The signs of a slowing housing market keep rolling in.
Buyers have more available homes to tour, and they face less intense competition and bidding wars.
While home prices remain stubbornly high, they're showing signs of leveling off. Some economists forecast home values to dip as much as 10% in cities like Boise, Nashville, and Phoenix, which saw some of the biggest price increases during the housing boom.
These are all good signs for buyers, but they're pretty small improvements when you consider pre-boom 2019.
A dose of perspective
- The number of homes undergoing a bidding war has fallen below 50% for the first time in two years. But that's still four times higher than in June 2019, when the rate of bidding wars was a modest 12%, according to Redfin.
- Sellers are dropping their listing prices more often in 49 of the nation's 50 largest metro areas. But national data shows that homes are still selling for an average of 1.4% above list price.
- In June, homes spent an average of 32 days on the market, one more day than in May. For buyers used to seeing homes fly off the market in a single weekend, it's a step in the right direction. But houses are still selling an average of 25 days faster than in June 2019.

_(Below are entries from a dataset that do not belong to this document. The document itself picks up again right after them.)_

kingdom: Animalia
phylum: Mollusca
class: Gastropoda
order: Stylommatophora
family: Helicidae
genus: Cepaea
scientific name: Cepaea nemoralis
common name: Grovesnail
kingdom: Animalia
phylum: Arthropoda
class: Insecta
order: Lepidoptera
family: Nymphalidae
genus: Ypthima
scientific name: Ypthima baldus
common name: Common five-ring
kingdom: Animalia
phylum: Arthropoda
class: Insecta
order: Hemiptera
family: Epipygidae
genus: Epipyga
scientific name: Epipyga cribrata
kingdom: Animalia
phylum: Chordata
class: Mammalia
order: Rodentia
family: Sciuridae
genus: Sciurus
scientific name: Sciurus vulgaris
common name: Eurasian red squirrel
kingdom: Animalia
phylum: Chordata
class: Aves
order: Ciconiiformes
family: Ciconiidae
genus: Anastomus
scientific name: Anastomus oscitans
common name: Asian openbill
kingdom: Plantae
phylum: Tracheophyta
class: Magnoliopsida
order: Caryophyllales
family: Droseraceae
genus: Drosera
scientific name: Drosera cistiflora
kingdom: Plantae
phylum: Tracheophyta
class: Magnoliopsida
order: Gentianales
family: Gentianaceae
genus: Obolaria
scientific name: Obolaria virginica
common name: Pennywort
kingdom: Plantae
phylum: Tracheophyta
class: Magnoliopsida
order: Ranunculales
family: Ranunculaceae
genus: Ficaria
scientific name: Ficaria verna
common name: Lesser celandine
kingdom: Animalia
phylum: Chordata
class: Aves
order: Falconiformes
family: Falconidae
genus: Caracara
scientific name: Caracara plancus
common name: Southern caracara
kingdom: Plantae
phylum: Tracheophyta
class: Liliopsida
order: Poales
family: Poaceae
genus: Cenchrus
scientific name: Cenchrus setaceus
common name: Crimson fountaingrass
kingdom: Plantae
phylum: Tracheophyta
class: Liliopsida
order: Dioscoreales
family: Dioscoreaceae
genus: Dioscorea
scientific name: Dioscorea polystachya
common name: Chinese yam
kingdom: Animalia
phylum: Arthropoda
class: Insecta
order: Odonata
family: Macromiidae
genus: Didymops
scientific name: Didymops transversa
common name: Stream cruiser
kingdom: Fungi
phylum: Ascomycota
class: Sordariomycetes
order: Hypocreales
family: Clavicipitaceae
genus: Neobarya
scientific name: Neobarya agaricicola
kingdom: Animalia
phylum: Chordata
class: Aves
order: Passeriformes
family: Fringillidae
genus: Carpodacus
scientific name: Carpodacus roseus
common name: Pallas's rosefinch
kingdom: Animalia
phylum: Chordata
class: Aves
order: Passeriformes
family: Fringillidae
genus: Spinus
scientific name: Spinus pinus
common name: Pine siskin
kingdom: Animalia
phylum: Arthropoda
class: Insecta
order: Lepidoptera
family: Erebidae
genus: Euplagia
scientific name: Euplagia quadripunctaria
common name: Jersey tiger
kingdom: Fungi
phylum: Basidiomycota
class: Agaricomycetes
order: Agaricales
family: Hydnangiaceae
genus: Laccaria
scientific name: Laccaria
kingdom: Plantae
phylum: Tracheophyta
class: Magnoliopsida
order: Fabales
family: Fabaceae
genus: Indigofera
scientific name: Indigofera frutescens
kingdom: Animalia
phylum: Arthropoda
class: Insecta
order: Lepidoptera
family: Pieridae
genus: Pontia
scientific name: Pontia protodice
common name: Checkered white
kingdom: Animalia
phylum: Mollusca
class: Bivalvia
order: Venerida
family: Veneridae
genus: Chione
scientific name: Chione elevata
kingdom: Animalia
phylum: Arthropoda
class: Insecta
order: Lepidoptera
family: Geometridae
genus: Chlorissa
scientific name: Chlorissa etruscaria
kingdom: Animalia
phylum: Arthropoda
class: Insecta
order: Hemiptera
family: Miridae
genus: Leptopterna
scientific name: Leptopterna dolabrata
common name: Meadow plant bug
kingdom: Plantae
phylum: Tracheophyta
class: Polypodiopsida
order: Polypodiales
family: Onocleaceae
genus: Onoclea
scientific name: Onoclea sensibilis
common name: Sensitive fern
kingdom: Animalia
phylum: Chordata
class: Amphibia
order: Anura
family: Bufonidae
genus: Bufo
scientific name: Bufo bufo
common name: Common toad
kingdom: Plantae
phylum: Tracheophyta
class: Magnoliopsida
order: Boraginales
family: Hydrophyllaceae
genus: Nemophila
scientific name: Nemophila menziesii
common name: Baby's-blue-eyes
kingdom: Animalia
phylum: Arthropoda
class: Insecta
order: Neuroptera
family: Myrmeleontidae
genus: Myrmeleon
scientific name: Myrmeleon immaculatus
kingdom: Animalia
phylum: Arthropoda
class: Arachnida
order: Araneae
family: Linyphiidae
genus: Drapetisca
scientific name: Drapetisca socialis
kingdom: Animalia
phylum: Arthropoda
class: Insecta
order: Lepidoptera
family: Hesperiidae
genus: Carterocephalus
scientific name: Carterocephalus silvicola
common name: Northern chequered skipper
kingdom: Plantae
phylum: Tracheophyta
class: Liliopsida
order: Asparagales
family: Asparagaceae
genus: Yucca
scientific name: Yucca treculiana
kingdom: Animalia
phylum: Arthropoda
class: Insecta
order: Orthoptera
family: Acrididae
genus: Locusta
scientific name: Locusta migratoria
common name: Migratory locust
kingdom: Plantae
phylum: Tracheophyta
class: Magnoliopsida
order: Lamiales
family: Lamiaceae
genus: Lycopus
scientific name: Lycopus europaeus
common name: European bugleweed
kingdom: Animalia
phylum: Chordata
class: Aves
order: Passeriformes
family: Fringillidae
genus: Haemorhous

Also, keep in mind that part of the reason for the market slowdown is higher mortgage rates. While buyers who can still afford a home may face less competition in the coming months, we still have a long way to go before we reach a buyer's market.
Fact: Prices remain at an all-time high
In the second quarter of 2022, the median home sale price in the U.S. reached a record high of $440,300 — meaning the typical home costs 37% more than it did just three years ago.
Combined with mortgage rates that have jumped more than 2 percentage points since January, borrowers are now paying 44% more per month than their peers who bought at the beginning of the year.
Fact: There are still more buyers than homes
While less competition should theoretically make home buying easier, national home sale data from Realtor.com shows that homes are still selling an average of four days faster than they were a year ago — the result of pent-up buyer demand coupled with a housing supply that, while growing, is less than half of what it was in 2019.
While plenty of buyers still want homes, they're not so eager to overpay. "Buyers are very hesitant right now," says realtor Eric Hegwer. "Most think prices will go down."
With buyers eager to catch a break after 100 straight months of rising home prices, realtors are seeing something of a standoff in the market, as sellers show their reluctance to give up any of the appreciation they've seen over the past two years.
Despite evidence of wishful thinking on both sides of the offer table, for now, we're dealing with a market that's neither firmly in buyers' or sellers' favor.
What should a buyer or seller do?
Avoid trying to time the housing market. As tempting as that may be.
"The market is the market," says Ken Sisson, a veteran realtor in Los Angeles.
He cautions that whether it's considered a buyer's market or seller's market makes little difference when it comes to individual transactions. "Each property has its own sweet spot, no matter what the overall real estate market is up to on the macro level."
Don't let macro housing trends determine your next move, Sisson says. Instead, he advises finding a good real estate agent to answer your questions and discuss strategies based on what's happening locally.